The market is reacting swiftly to the gradual reopening of the Strait of Hormuz and the potential for unsanctioned Iranian crude to lengthen balances further. As we enter the summer period of seasonally-higher demand, the market is increasingly subject to seasonal supply shocks that are weather-related. The problems and risks are likely to amplify into the future.
Immediate heavy crude supply is at risk following earthquakes in Venezuela and fresh wildfires in Alberta, Canada.
Venezuela was struck by consecutive 7.2 and 7.5-magnitude earthquakes located 23 km southeast of Yumare. While the most severe structural damage is centered in Caracas, seismic waves reached Lake Maracaibo, the historic epicenter of Venezuela’s oil production situated 500 km away. Although state-owned PdV has yet to confirm the extent of the damage, the intensity of the quakes suggests a high probability of infrastructure disruption. In a market already navigating uncertain heavy sour flows, any seismic damage to critical production or export facilities will drastically re-price availability in the Atlantic Basin.
While the market is generally oversupplied on a spot basis, the wider market positioning suggests there are upside price risks, especially in the face of significant or prolonged supply outages. Venezuela’s supply has grown by some 330kbd since the start of the war, and has been a key source in rebalancing the crude market.
Simultaneously, extreme weather is returning to Western Canada. A severe heatwave in northwestern Alberta has triggered 14 new lightning-ignited wildfires in Mackenzie County, with five already classified as out of control. With the town of High Level placed under a "very high" fire danger rating, Canadian heavy crude operations face imminent curtailment risks. Any substantial shut-ins will aggressively tighten regional balances and provide immediate upside to heavy sour differentials. Since 2023, Canada has lost a peak of around 330kbd of supply to wildfires for around 2 weeks. The severity of this could get worse into the future.

Source: Kpler
An important factor is how cold winters in the US and Canada also pose large supply risks, as evidenced by the past few years.

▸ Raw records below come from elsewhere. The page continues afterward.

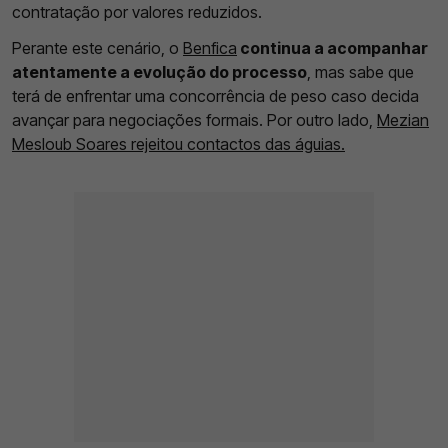
contratação por valores reduzidos.
Perante este cenário, o
Benfica
continua a acompanhar
atentamente a evolução do processo
, mas sabe que
terá de enfrentar uma concorrência de peso caso decida
avançar para negociações formais. Por outro lado,
Mezian
Mesloub Soares rejeitou contactos das águias.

The US has had supply knocked out by summer hurricanes, but crucially lost a peak of 1.1 Mbd of production in the winter of 2021 for three weeks due to winter storms and freeze offs. More recently, US January production dropped by 410kbd due to winter storm Fern in North Dakota.
The effects are also present on the downstream angle, though are perhaps less extreme in terms of offline capacity. A European heatwave is already hitting parts of German infrastructure. Low water levels on the Rhine are affecting barge traffic for refined products.
Refineries are engineered for high internal temperatures, but rising external temperature extremes are now a systemic risk, affecting everything from reaction control and utility reliability to product blending and storage stability. From strained cooling systems and unstable CDUs to rising quality risks and labour slowdowns, high temperatures are eroding efficiency and reliability.
All in all, the weather and geological risks to supply are becoming more acute, with market positioning and balances determining their effects on price. Any further outages in the Americas, could cause some upside price risk, despite the overwhelmingly bearish market tone currently.